Proctor marble comes from Proctor, in Rutland County, where the Vermont Marble Company was once headquartered. In the early 20th century, the company was once the largest corporation in the country. It employed thousands of people, and the marble was used in buildings all over the United States, including the Jefferson Memorial and portions of the U.S. Supreme Court Building. 

How the architecture and marble made their way to Winooski likely has roots in the immigration and prosperity that the city experienced during and after the Civil War, Fenniman Tonn said.  

“The original St. Stephen's Church was built in 1872 for mostly Irish immigrants. French Canadian immigrants were coming to Winooski to work in the mills, and basically, anytime there was a war, or in the aftermath of a war, Winooski saw a lot of prosperity because the mills were making the cloth for uniforms,” Fenniman Tonn said. “So they saw an influx of people coming to Winooski in the 1860s, 1870s, and by 1928, they wanted a larger, more modern church, and the Gothic Revival style was popular at that time.”

Appellants believe the church’s demolition goes against a core element in the Winooski Master Plan, adopted in 2019 by the city council and planning commission. The plan sets strategic goals and objectives for the city’s land use and infrastructure development. One of its goals has to do with protecting, preserving, developing and using Winoosk’s historical, cultural and architectural resources.

“Here we spent all this time and energy making this plan, and, even in 2022, celebrating 100 years of Winooski, there was a lot of discussion about Winooski being an opportunity city historically and currently,” Fenniman Tonn said. “ We see a contradiction here.”

St. Stephen’s may have documented history, but it lacks an official stamp. It’s not currently listed in the state or federal registers of historic sites.

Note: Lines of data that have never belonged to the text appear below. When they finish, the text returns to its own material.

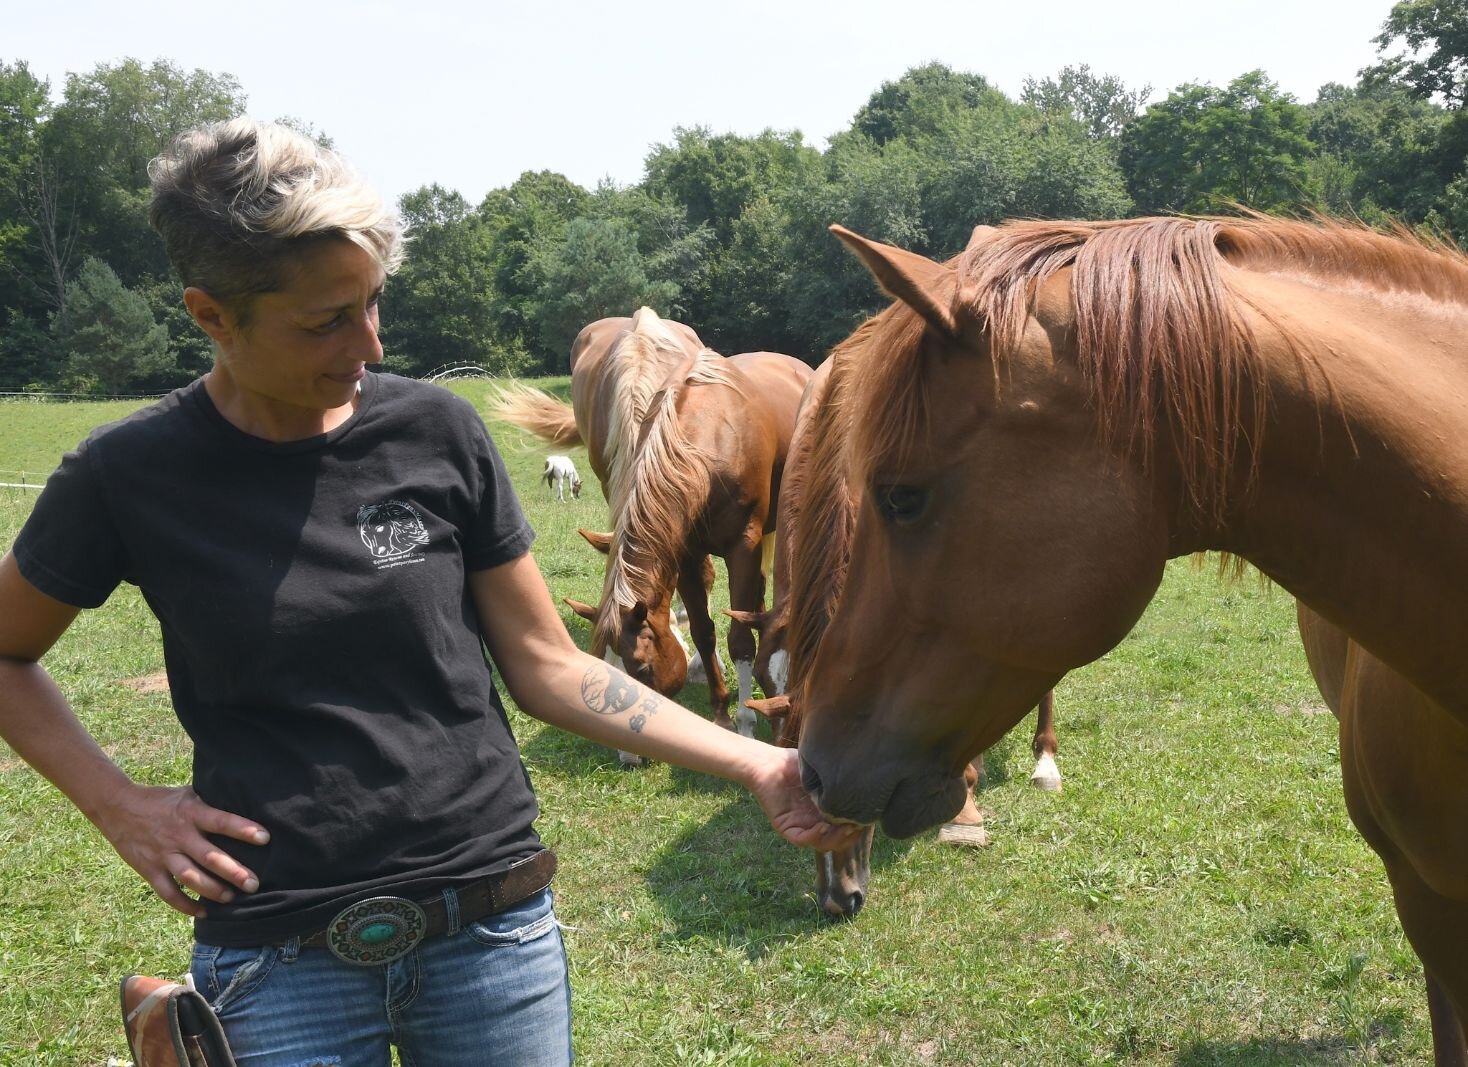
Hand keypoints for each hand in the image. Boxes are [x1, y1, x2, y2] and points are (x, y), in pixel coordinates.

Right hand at [93, 782, 269, 917]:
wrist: (117, 808)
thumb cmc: (161, 800)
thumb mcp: (188, 795)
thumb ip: (211, 804)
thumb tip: (244, 805)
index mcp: (191, 813)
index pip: (221, 821)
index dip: (243, 830)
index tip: (265, 838)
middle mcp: (179, 836)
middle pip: (209, 857)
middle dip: (234, 872)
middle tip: (254, 884)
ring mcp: (163, 855)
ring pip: (191, 878)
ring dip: (212, 891)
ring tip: (231, 898)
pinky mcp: (149, 870)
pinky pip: (168, 893)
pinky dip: (185, 905)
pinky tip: (202, 913)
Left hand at [746, 745, 865, 851]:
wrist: (768, 762)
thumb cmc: (795, 763)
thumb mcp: (823, 771)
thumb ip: (840, 779)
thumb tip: (868, 784)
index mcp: (827, 810)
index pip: (848, 825)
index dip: (859, 824)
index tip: (869, 816)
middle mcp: (816, 821)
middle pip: (839, 839)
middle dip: (851, 835)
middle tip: (859, 825)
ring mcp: (802, 826)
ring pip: (823, 843)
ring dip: (836, 839)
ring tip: (846, 828)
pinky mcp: (787, 828)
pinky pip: (803, 840)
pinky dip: (815, 837)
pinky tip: (823, 827)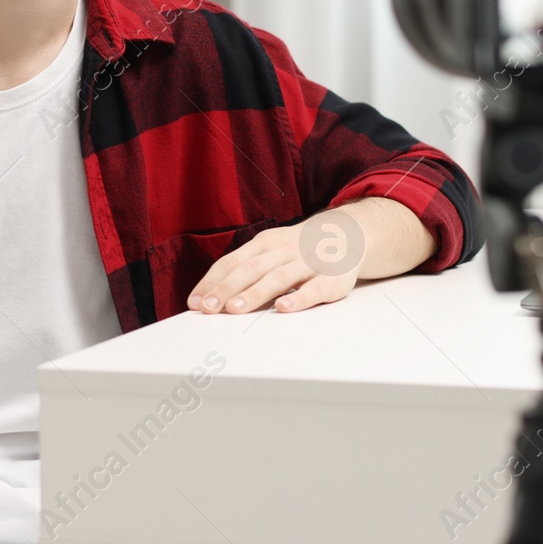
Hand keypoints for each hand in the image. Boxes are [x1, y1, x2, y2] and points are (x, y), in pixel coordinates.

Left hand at [185, 210, 365, 313]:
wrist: (347, 234)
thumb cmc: (299, 249)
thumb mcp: (270, 249)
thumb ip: (246, 268)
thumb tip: (211, 294)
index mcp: (265, 244)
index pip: (232, 262)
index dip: (212, 281)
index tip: (195, 302)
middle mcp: (284, 250)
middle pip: (250, 269)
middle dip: (226, 288)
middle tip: (208, 308)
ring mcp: (308, 262)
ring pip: (278, 278)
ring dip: (255, 293)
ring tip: (235, 309)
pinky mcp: (332, 278)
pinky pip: (314, 289)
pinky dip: (298, 298)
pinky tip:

“That’s really an unfortunate oversight because this building absolutely has the architectural and historical significance, probably even for the national register listing,” said Fenniman Tonn. 

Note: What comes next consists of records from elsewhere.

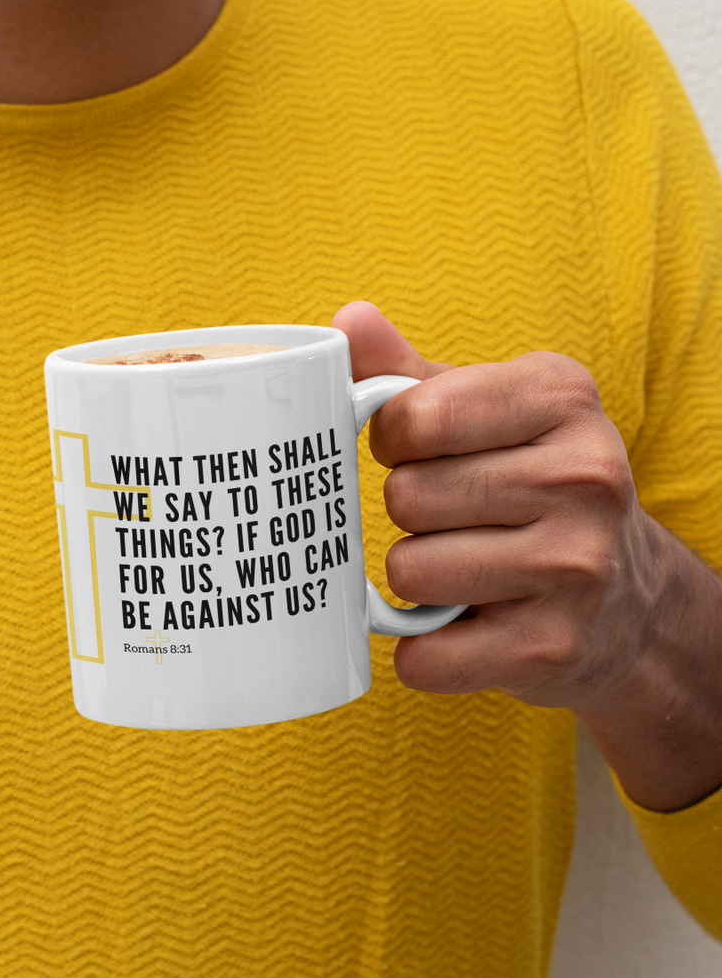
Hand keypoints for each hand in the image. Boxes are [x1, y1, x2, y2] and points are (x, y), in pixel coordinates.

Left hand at [333, 301, 721, 811]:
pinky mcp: (553, 648)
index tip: (417, 448)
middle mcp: (584, 476)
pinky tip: (459, 625)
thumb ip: (409, 371)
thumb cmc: (531, 482)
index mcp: (562, 397)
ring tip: (461, 565)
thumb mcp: (487, 409)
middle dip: (408, 511)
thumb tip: (348, 321)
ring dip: (414, 577)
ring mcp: (576, 566)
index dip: (392, 437)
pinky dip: (422, 648)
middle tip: (451, 516)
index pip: (416, 415)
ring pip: (410, 572)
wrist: (627, 597)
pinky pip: (427, 656)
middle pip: (407, 496)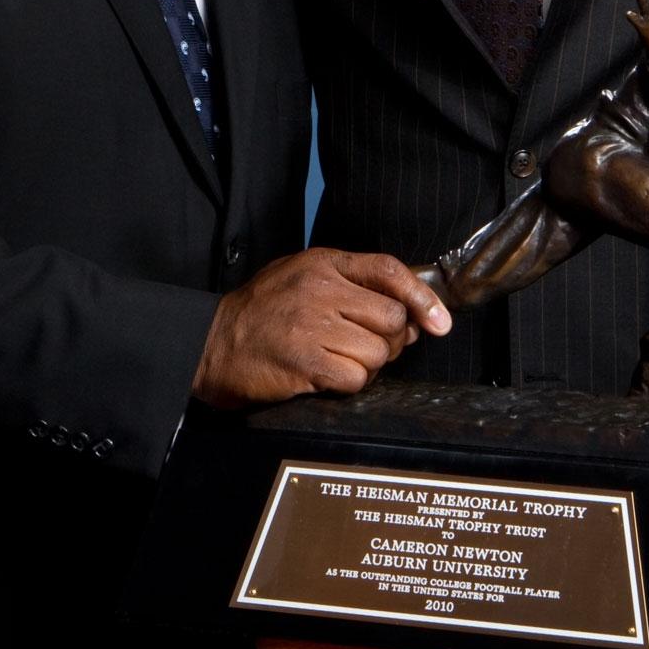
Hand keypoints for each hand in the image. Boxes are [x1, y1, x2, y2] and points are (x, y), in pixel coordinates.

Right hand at [191, 249, 450, 408]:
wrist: (208, 344)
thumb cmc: (261, 313)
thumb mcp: (303, 278)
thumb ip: (352, 286)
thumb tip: (412, 315)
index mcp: (323, 264)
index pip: (389, 271)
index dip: (423, 297)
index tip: (440, 322)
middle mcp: (320, 290)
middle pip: (391, 318)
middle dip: (390, 340)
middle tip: (366, 346)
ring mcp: (312, 326)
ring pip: (377, 352)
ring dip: (367, 366)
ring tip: (338, 362)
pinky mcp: (304, 363)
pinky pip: (355, 379)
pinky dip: (349, 384)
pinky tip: (326, 378)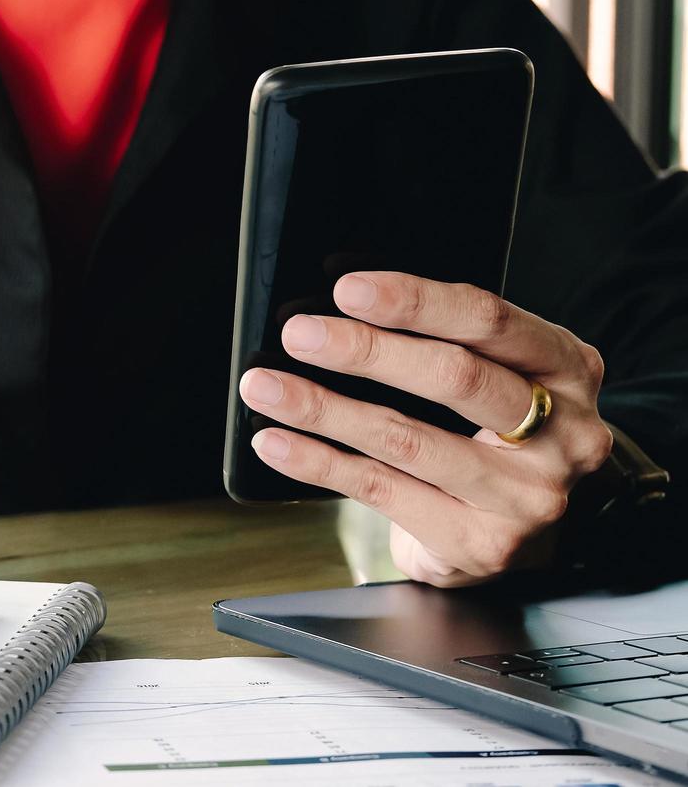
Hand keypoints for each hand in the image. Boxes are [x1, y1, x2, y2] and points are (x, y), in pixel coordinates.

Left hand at [239, 272, 613, 586]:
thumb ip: (444, 340)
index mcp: (566, 369)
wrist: (532, 534)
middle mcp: (562, 432)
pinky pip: (381, 490)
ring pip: (407, 439)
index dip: (416, 301)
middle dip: (366, 351)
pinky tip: (277, 442)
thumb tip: (340, 309)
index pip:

The parish house next door on the lot is, however, listed in the state register, but there is only a brief mention of the church itself in its entry.

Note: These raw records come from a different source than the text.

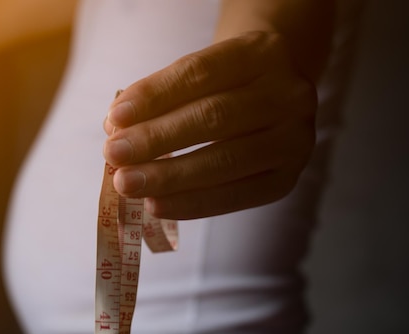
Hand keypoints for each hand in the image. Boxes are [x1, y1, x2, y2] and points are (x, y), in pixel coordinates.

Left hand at [103, 31, 316, 219]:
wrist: (275, 98)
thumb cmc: (224, 86)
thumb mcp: (199, 75)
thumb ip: (161, 97)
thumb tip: (117, 130)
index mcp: (260, 53)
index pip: (200, 73)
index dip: (154, 96)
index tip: (114, 118)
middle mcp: (287, 93)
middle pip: (214, 117)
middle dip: (156, 139)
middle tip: (113, 155)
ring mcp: (294, 139)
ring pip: (225, 160)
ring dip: (168, 176)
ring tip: (127, 184)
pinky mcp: (288, 178)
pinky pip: (236, 197)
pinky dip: (192, 203)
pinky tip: (157, 204)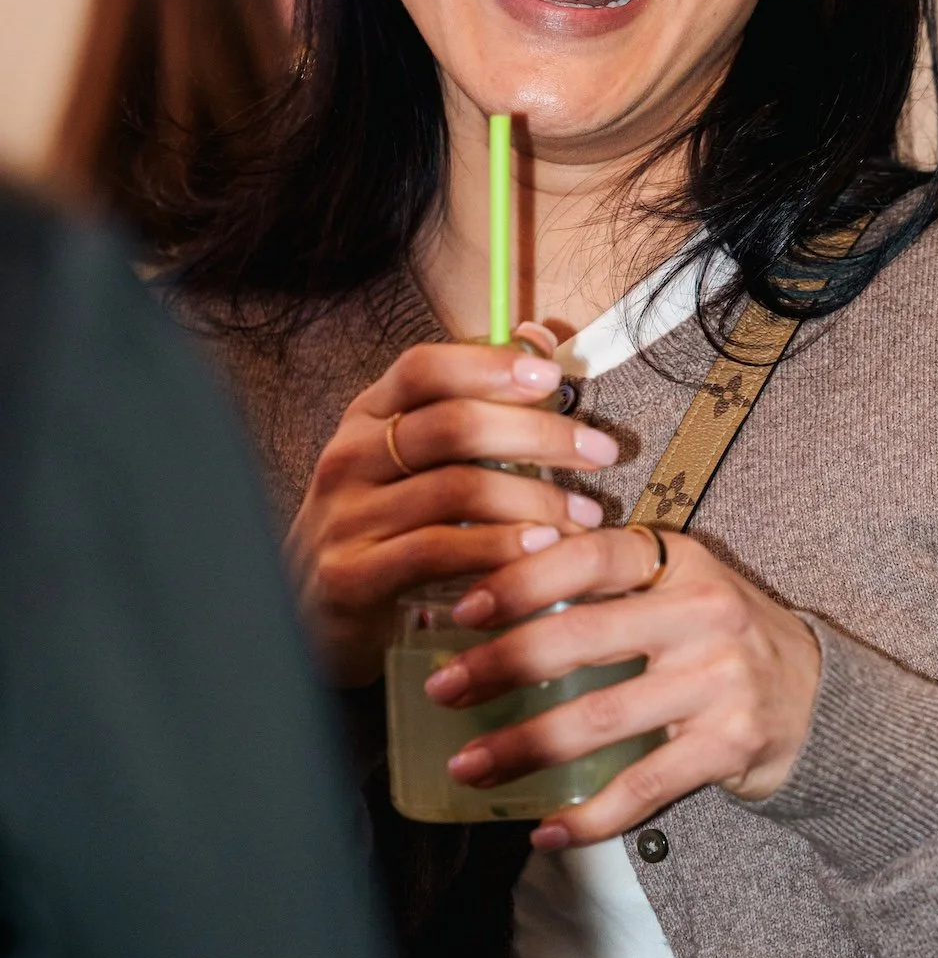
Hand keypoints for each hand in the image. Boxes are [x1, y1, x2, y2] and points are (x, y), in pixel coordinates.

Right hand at [287, 340, 619, 686]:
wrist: (318, 620)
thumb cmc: (386, 531)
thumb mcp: (418, 463)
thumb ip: (476, 403)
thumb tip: (539, 337)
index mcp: (368, 418)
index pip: (424, 368)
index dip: (490, 365)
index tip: (554, 377)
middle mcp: (350, 458)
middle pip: (453, 425)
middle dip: (539, 434)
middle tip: (600, 451)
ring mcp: (346, 516)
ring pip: (456, 489)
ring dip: (534, 499)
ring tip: (583, 514)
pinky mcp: (351, 574)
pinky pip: (437, 551)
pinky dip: (498, 548)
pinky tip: (541, 550)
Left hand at [420, 522, 822, 848]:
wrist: (820, 701)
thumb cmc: (723, 642)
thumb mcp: (680, 589)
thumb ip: (610, 583)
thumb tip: (494, 585)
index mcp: (682, 562)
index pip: (591, 558)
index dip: (521, 580)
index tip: (462, 610)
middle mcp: (705, 613)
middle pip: (582, 638)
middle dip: (500, 667)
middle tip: (444, 691)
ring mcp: (721, 680)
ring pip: (600, 717)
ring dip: (524, 747)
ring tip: (470, 767)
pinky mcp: (731, 744)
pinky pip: (644, 786)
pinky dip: (590, 814)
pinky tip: (546, 829)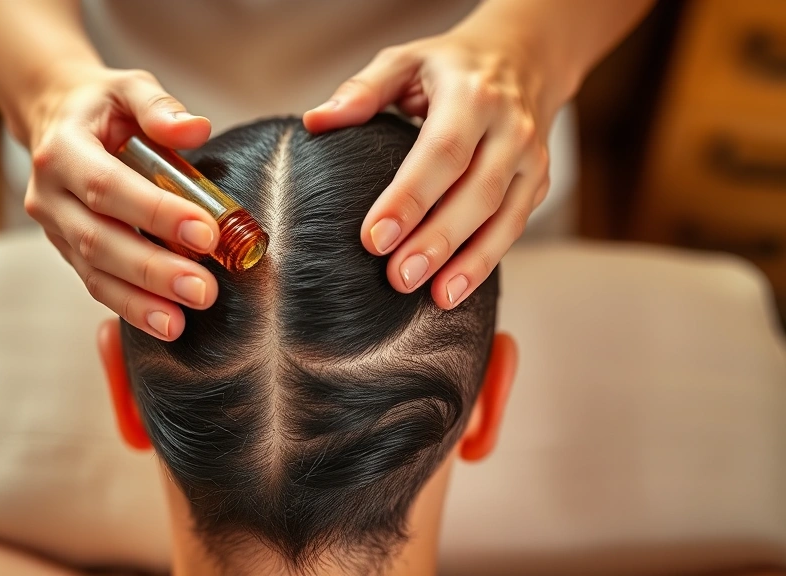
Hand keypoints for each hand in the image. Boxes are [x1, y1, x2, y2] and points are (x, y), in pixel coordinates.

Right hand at [23, 64, 219, 339]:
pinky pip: (97, 285)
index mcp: (62, 150)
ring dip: (140, 302)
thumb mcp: (128, 87)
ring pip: (94, 273)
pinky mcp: (69, 253)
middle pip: (99, 240)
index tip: (206, 232)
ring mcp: (56, 230)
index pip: (107, 186)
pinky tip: (165, 325)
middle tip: (203, 289)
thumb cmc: (101, 106)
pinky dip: (131, 308)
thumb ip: (159, 106)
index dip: (155, 212)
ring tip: (181, 322)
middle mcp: (50, 196)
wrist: (55, 121)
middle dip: (153, 270)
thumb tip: (196, 130)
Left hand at [304, 31, 551, 309]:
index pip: (443, 151)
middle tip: (398, 278)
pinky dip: (485, 263)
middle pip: (477, 192)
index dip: (410, 197)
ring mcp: (530, 159)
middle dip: (437, 240)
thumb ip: (362, 91)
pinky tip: (454, 291)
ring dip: (469, 263)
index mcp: (471, 95)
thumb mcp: (405, 61)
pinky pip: (513, 229)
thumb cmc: (451, 67)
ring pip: (504, 218)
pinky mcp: (537, 184)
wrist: (523, 58)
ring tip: (434, 298)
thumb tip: (316, 122)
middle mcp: (509, 128)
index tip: (374, 237)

“That might be because the national and the state register documentation happened in the 1970s, and a church like that was hardly considered historic at that time,” Fenniman Tonn said.  “Something that was barely 50 years old was like, maybe we'll wait until this gets a little older.”

Fenniman Tonn was unsure if the lack of a historical place listing would impact the appeal. 

It might not matter anyway, Fenniman Tonn said, because the city’s zoning rules for historic preservation “really have no teeth.”

“There would need to be a local method of designating these buildings as important and historic, and that be written into zoning,” Fenniman Tonn said, “because you can't really use state or national register listing to enforce local zoning.”

Appellants believe the church can be adapted for new use.

“I am absolutely not anti-development,” said Fenniman Tonn. “I think developing housing units is one of the things that we need to be focusing on the most right now, but that said, it’s a three-acre lot. Demolition of the building to be able to clear the lot for development is not the only way forward, and it's not the only option that the Catholic Church has for deconsecrated buildings.”

There are rules in Catholic canon law for what can happen to a closed church to protect what was a place of divine worship and to ensure reuse is not going to be in conflict with Catholic values. The Winooski News reached out to St. Francis Xavier Parish for comment but did not respond.

St. Stephen’s isn’t alone. The Cathedral of the Immaculate Conception in Burlington was 

granted a demolition permit last month, and a preservation group appealed the permit at a public hearing soon after. Burlington’s development board upheld the permit. 

Fenniman Tonn hopes St. Stephen’s doesn’t follow suit.

“We don’t have a lot of more high style, super intact, historic buildings,” the preservation worker said. “That’s in part to the fact that Winooski has historically been a milltown — a community where you didn’t have a lot of wealthy people. I think that’s a really important part of Winooski’s story.”